Quote from the first line below through the line that contains "Scholarship Application Deadline: March 15", both included, and leave the pictures out.

Transcribed page contents:
★ ★ ★ ★
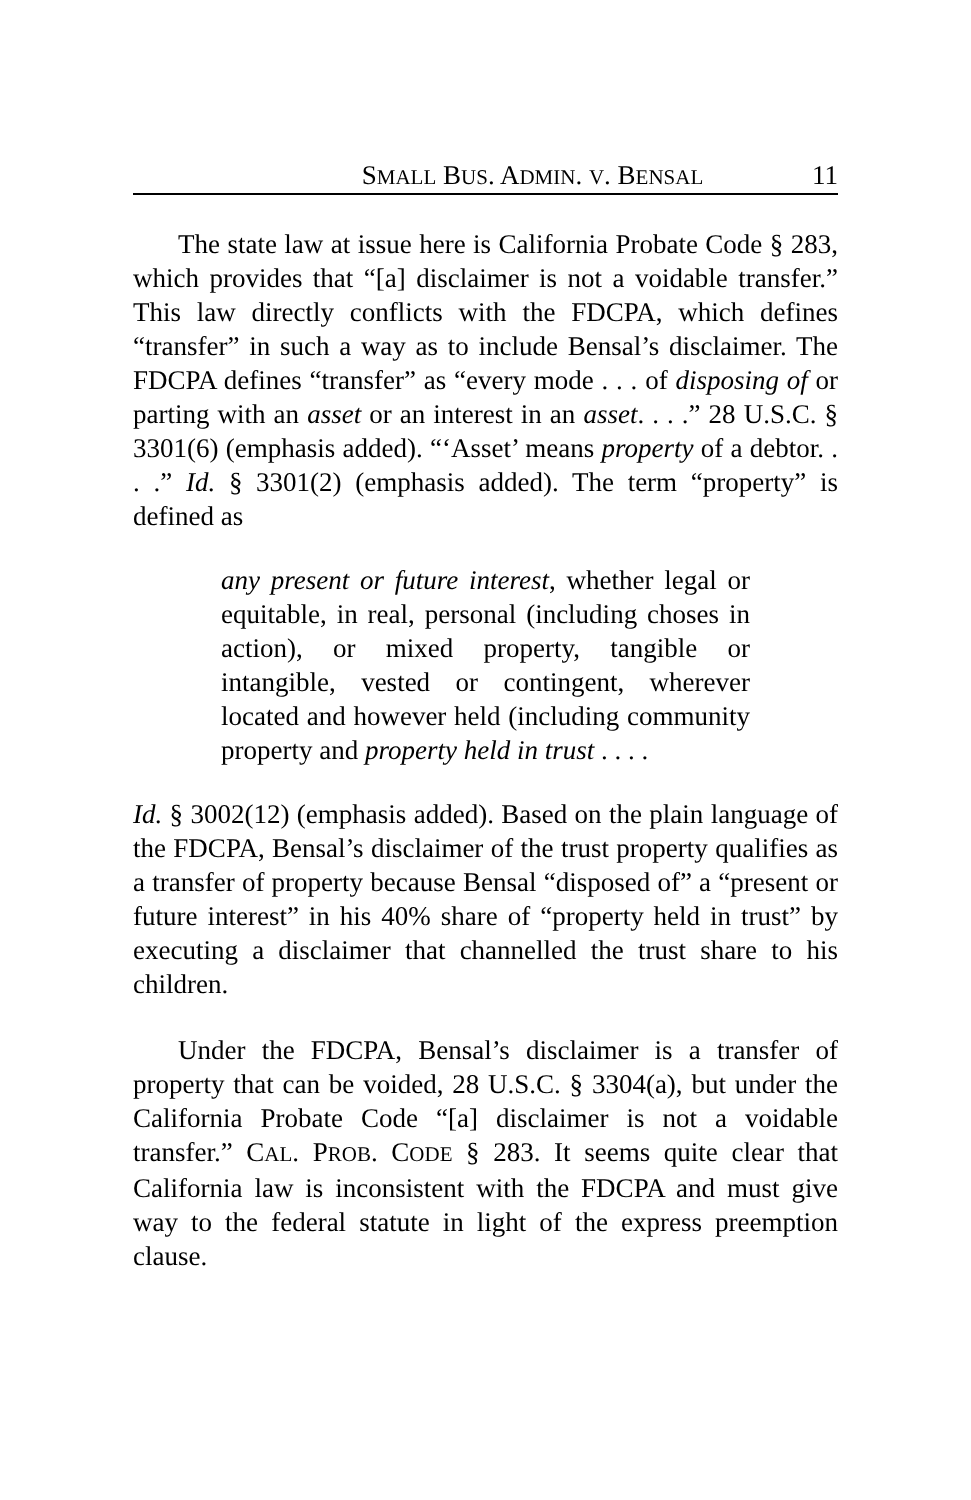SMALL BUS. ADMIN. V. BENSAL 11
The state law at issue here is California Probate Code § 283, which provides that “[a] disclaimer is not a voidable transfer.” This law directly conflicts with the FDCPA, which defines “transfer” in such a way as to include Bensal’s disclaimer. The FDCPA defines “transfer” as “every mode . . . of disposing of or parting with an asset or an interest in an asset. . . .” 28 U.S.C. § 3301(6) (emphasis added). “‘Asset’ means property of a debtor. . . .” Id. § 3301(2) (emphasis added). The term “property” is defined as
any present or future interest, whether legal or equitable, in real, personal (including choses in action), or mixed property, tangible or intangible, vested or contingent, wherever located and however held (including community property and property held in trust . . . .
Id. § 3002(12) (emphasis added). Based on the plain language of the FDCPA, Bensal’s disclaimer of the trust property qualifies as a transfer of property because Bensal “disposed of” a “present or future interest” in his 40% share of “property held in trust” by executing a disclaimer that channelled the trust share to his children.
Under the FDCPA, Bensal’s disclaimer is a transfer of property that can be voided, 28 U.S.C. § 3304(a), but under the California Probate Code “[a] disclaimer is not a voidable transfer.” CAL. PROB. CODE § 283. It seems quite clear that California law is inconsistent with the FDCPA and must give way to the federal statute in light of the express preemption clause.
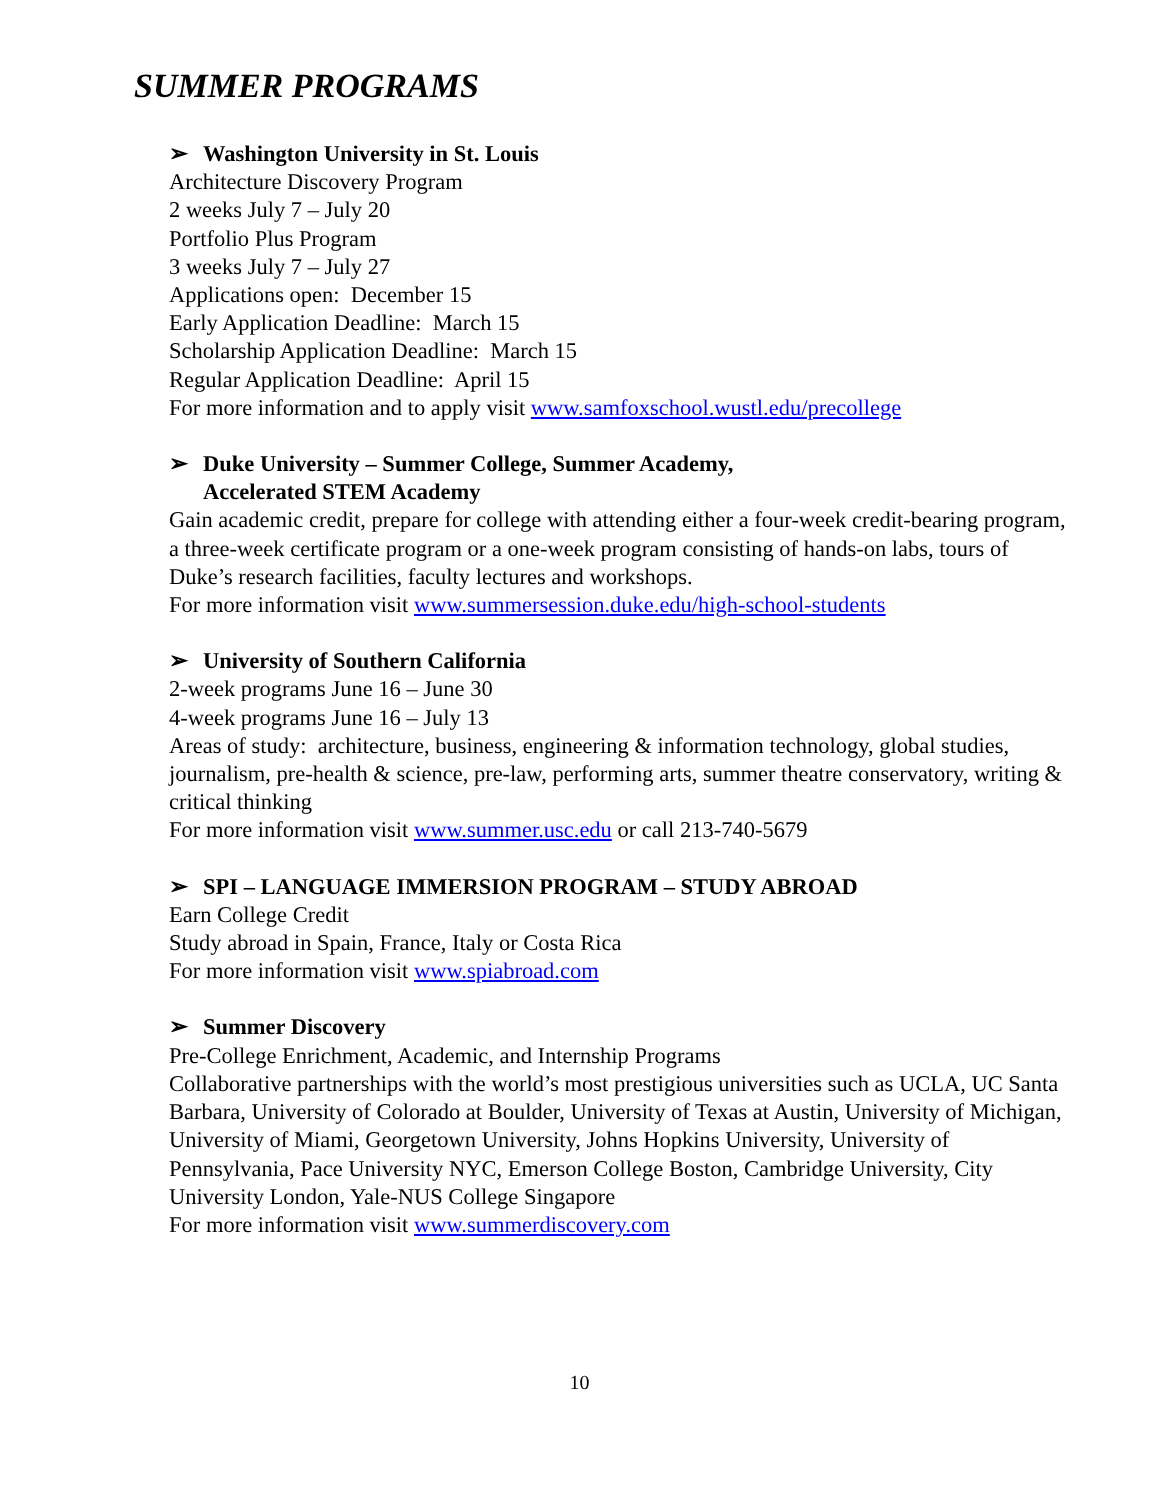SUMMER PROGRAMS
➢ Washington University in St. Louis
Architecture Discovery Program
2 weeks July 7 – July 20
Portfolio Plus Program
3 weeks July 7 – July 27
Applications open: December 15
Early Application Deadline: March 15
Scholarship Application Deadline: March 15
Regular Application Deadline: April 15
For more information and to apply visit www.samfoxschool.wustl.edu/precollege
➢ Duke University – Summer College, Summer Academy,
Accelerated STEM Academy
Gain academic credit, prepare for college with attending either a four-week credit-bearing program, a three-week certificate program or a one-week program consisting of hands-on labs, tours of Duke’s research facilities, faculty lectures and workshops.
For more information visit www.summersession.duke.edu/high-school-students
➢ University of Southern California
2-week programs June 16 – June 30
4-week programs June 16 – July 13
Areas of study: architecture, business, engineering & information technology, global studies, journalism, pre-health & science, pre-law, performing arts, summer theatre conservatory, writing & critical thinking
For more information visit www.summer.usc.edu or call 213-740-5679
➢ SPI – LANGUAGE IMMERSION PROGRAM – STUDY ABROAD
Earn College Credit
Study abroad in Spain, France, Italy or Costa Rica
For more information visit www.spiabroad.com
➢ Summer Discovery
Pre-College Enrichment, Academic, and Internship Programs
Collaborative partnerships with the world’s most prestigious universities such as UCLA, UC Santa Barbara, University of Colorado at Boulder, University of Texas at Austin, University of Michigan, University of Miami, Georgetown University, Johns Hopkins University, University of Pennsylvania, Pace University NYC, Emerson College Boston, Cambridge University, City University London, Yale-NUS College Singapore
For more information visit www.summerdiscovery.com
10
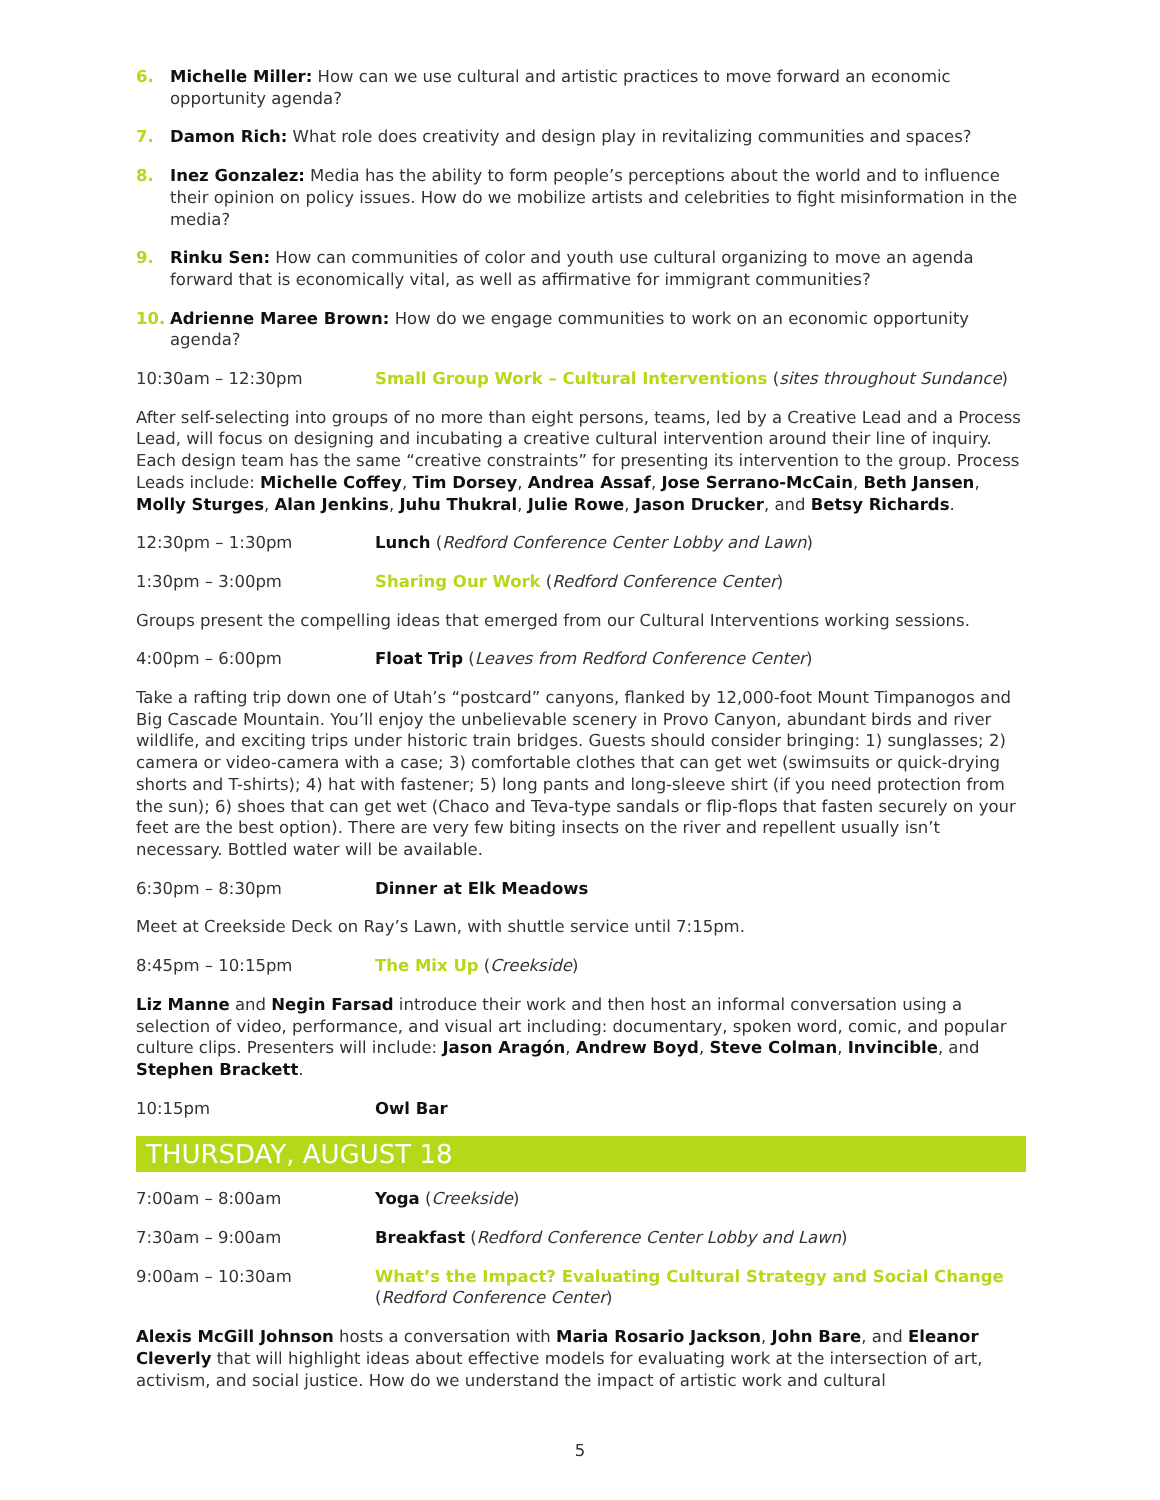6. Michelle Miller: How can we use cultural and artistic practices to move forward an economic opportunity agenda?
7. Damon Rich: What role does creativity and design play in revitalizing communities and spaces?
8. Inez Gonzalez: Media has the ability to form people’s perceptions about the world and to influence their opinion on policy issues. How do we mobilize artists and celebrities to fight misinformation in the media?
9. Rinku Sen: How can communities of color and youth use cultural organizing to move an agenda forward that is economically vital, as well as affirmative for immigrant communities?
10. Adrienne Maree Brown: How do we engage communities to work on an economic opportunity agenda?
10:30am – 12:30pm Small Group Work – Cultural Interventions (sites throughout Sundance)
After self-selecting into groups of no more than eight persons, teams, led by a Creative Lead and a Process Lead, will focus on designing and incubating a creative cultural intervention around their line of inquiry. Each design team has the same “creative constraints” for presenting its intervention to the group. Process Leads include: Michelle Coffey, Tim Dorsey, Andrea Assaf, Jose Serrano-McCain, Beth Jansen, Molly Sturges, Alan Jenkins, Juhu Thukral, Julie Rowe, Jason Drucker, and Betsy Richards.
12:30pm – 1:30pm Lunch (Redford Conference Center Lobby and Lawn)
1:30pm – 3:00pm Sharing Our Work (Redford Conference Center)
Groups present the compelling ideas that emerged from our Cultural Interventions working sessions.
4:00pm – 6:00pm Float Trip (Leaves from Redford Conference Center)
Take a rafting trip down one of Utah’s “postcard” canyons, flanked by 12,000-foot Mount Timpanogos and Big Cascade Mountain. You’ll enjoy the unbelievable scenery in Provo Canyon, abundant birds and river wildlife, and exciting trips under historic train bridges. Guests should consider bringing: 1) sunglasses; 2) camera or video-camera with a case; 3) comfortable clothes that can get wet (swimsuits or quick-drying shorts and T-shirts); 4) hat with fastener; 5) long pants and long-sleeve shirt (if you need protection from the sun); 6) shoes that can get wet (Chaco and Teva-type sandals or flip-flops that fasten securely on your feet are the best option). There are very few biting insects on the river and repellent usually isn’t necessary. Bottled water will be available.
6:30pm – 8:30pm Dinner at Elk Meadows
Meet at Creekside Deck on Ray’s Lawn, with shuttle service until 7:15pm.
8:45pm – 10:15pm The Mix Up (Creekside)
Liz Manne and Negin Farsad introduce their work and then host an informal conversation using a selection of video, performance, and visual art including: documentary, spoken word, comic, and popular culture clips. Presenters will include: Jason Aragón, Andrew Boyd, Steve Colman, Invincible, and Stephen Brackett.
10:15pm Owl Bar
THURSDAY, AUGUST 18
7:00am – 8:00am Yoga (Creekside)
7:30am – 9:00am Breakfast (Redford Conference Center Lobby and Lawn)
9:00am – 10:30am What’s the Impact? Evaluating Cultural Strategy and Social Change
(Redford Conference Center)
Alexis McGill Johnson hosts a conversation with Maria Rosario Jackson, John Bare, and Eleanor Cleverly that will highlight ideas about effective models for evaluating work at the intersection of art, activism, and social justice. How do we understand the impact of artistic work and cultural
5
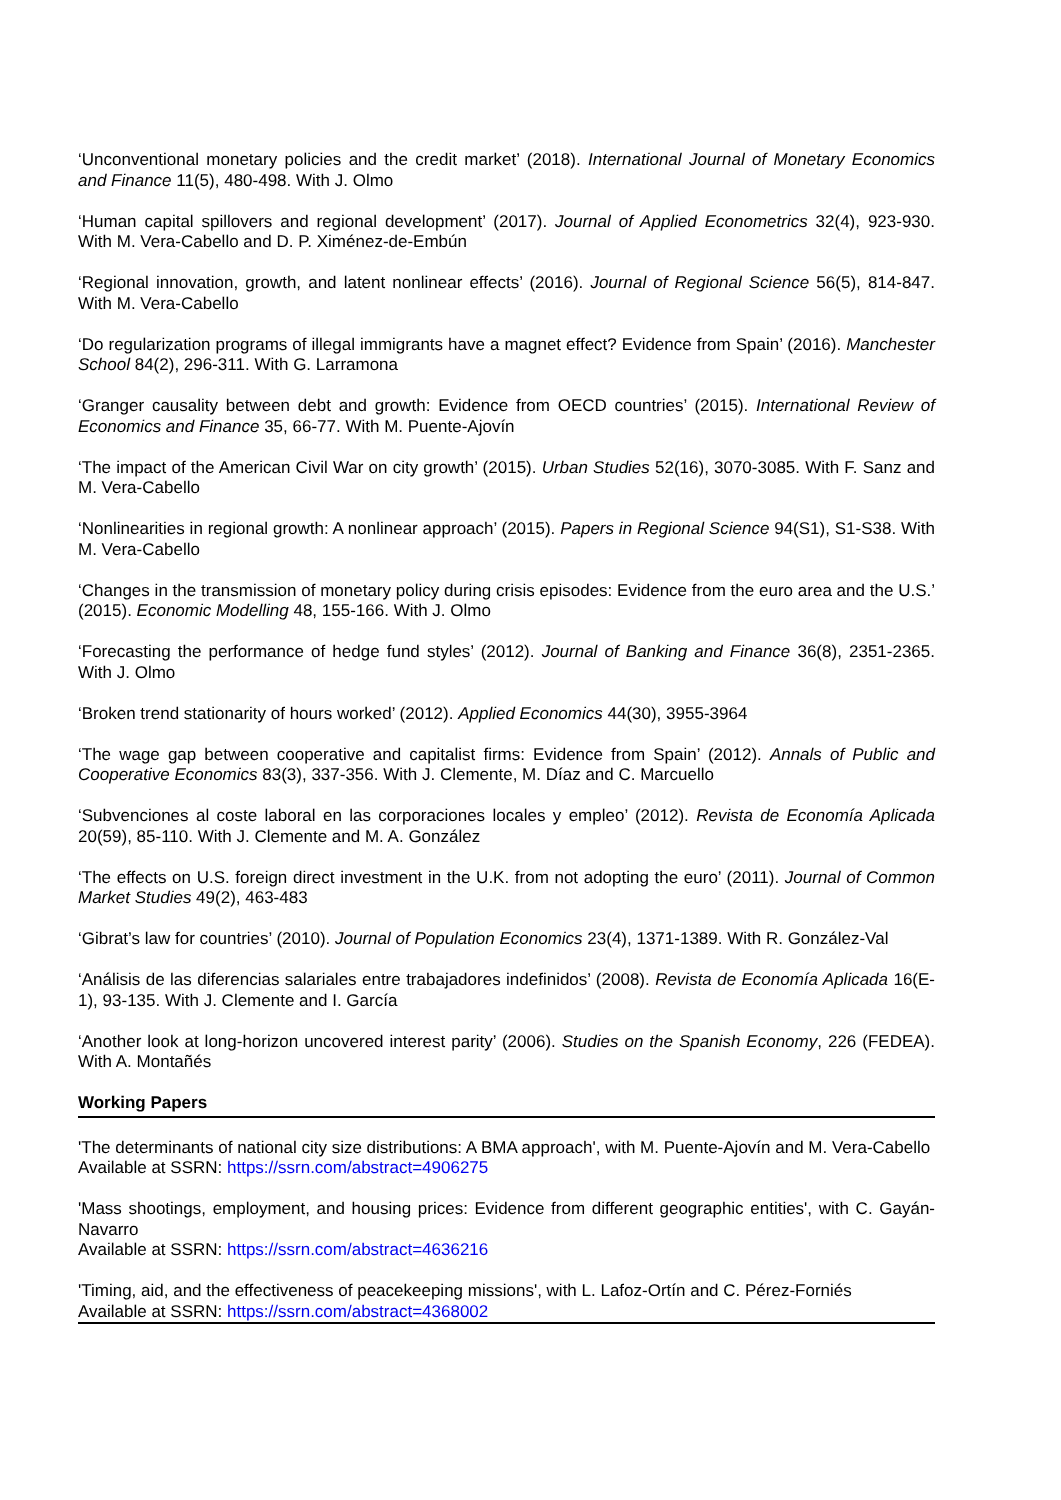‘Unconventional monetary policies and the credit market’ (2018). International Journal of Monetary Economics and Finance 11(5), 480-498. With J. Olmo
‘Human capital spillovers and regional development’ (2017). Journal of Applied Econometrics 32(4), 923-930. With M. Vera-Cabello and D. P. Ximénez-de-Embún
‘Regional innovation, growth, and latent nonlinear effects’ (2016). Journal of Regional Science 56(5), 814-847. With M. Vera-Cabello
‘Do regularization programs of illegal immigrants have a magnet effect? Evidence from Spain’ (2016). Manchester School 84(2), 296-311. With G. Larramona
‘Granger causality between debt and growth: Evidence from OECD countries’ (2015). International Review of Economics and Finance 35, 66-77. With M. Puente-Ajovín
‘The impact of the American Civil War on city growth’ (2015). Urban Studies 52(16), 3070-3085. With F. Sanz and M. Vera-Cabello
‘Nonlinearities in regional growth: A nonlinear approach’ (2015). Papers in Regional Science 94(S1), S1-S38. With M. Vera-Cabello
‘Changes in the transmission of monetary policy during crisis episodes: Evidence from the euro area and the U.S.’ (2015). Economic Modelling 48, 155-166. With J. Olmo
‘Forecasting the performance of hedge fund styles’ (2012). Journal of Banking and Finance 36(8), 2351-2365. With J. Olmo
‘Broken trend stationarity of hours worked’ (2012). Applied Economics 44(30), 3955-3964
‘The wage gap between cooperative and capitalist firms: Evidence from Spain’ (2012). Annals of Public and Cooperative Economics 83(3), 337-356. With J. Clemente, M. Díaz and C. Marcuello
‘Subvenciones al coste laboral en las corporaciones locales y empleo’ (2012). Revista de Economía Aplicada 20(59), 85-110. With J. Clemente and M. A. González
‘The effects on U.S. foreign direct investment in the U.K. from not adopting the euro’ (2011). Journal of Common Market Studies 49(2), 463-483
‘Gibrat’s law for countries’ (2010). Journal of Population Economics 23(4), 1371-1389. With R. González-Val
‘Análisis de las diferencias salariales entre trabajadores indefinidos’ (2008). Revista de Economía Aplicada 16(E-1), 93-135. With J. Clemente and I. García
‘Another look at long-horizon uncovered interest parity’ (2006). Studies on the Spanish Economy, 226 (FEDEA). With A. Montañés
Working Papers
'The determinants of national city size distributions: A BMA approach', with M. Puente-Ajovín and M. Vera-Cabello
Available at SSRN: https://ssrn.com/abstract=4906275
'Mass shootings, employment, and housing prices: Evidence from different geographic entities', with C. Gayán-Navarro
Available at SSRN: https://ssrn.com/abstract=4636216
'Timing, aid, and the effectiveness of peacekeeping missions', with L. Lafoz-Ortín and C. Pérez-Forniés
Available at SSRN: https://ssrn.com/abstract=4368002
★ ★ ★ ★
▶ [Reply]:
SMALL BUS. ADMIN. V. BENSAL 11
The state law at issue here is California Probate Code § 283, which provides that “[a] disclaimer is not a voidable transfer.” This law directly conflicts with the FDCPA, which defines “transfer” in such a way as to include Bensal’s disclaimer. The FDCPA defines “transfer” as “every mode . . . of disposing of or parting with an asset or an interest in an asset. . . .” 28 U.S.C. § 3301(6) (emphasis added). “‘Asset’ means property of a debtor. . . .” Id. § 3301(2) (emphasis added). The term “property” is defined as
any present or future interest, whether legal or equitable, in real, personal (including choses in action), or mixed property, tangible or intangible, vested or contingent, wherever located and however held (including community property and property held in trust . . . .
Id. § 3002(12) (emphasis added). Based on the plain language of the FDCPA, Bensal’s disclaimer of the trust property qualifies as a transfer of property because Bensal “disposed of” a “present or future interest” in his 40% share of “property held in trust” by executing a disclaimer that channelled the trust share to his children.
Under the FDCPA, Bensal’s disclaimer is a transfer of property that can be voided, 28 U.S.C. § 3304(a), but under the California Probate Code “[a] disclaimer is not a voidable transfer.” CAL. PROB. CODE § 283. It seems quite clear that California law is inconsistent with the FDCPA and must give way to the federal statute in light of the express preemption clause.
SUMMER PROGRAMS
➢ Washington University in St. Louis
Architecture Discovery Program
2 weeks July 7 – July 20
Portfolio Plus Program
3 weeks July 7 – July 27
Applications open: December 15
Early Application Deadline: March 15
Scholarship Application Deadline: March 15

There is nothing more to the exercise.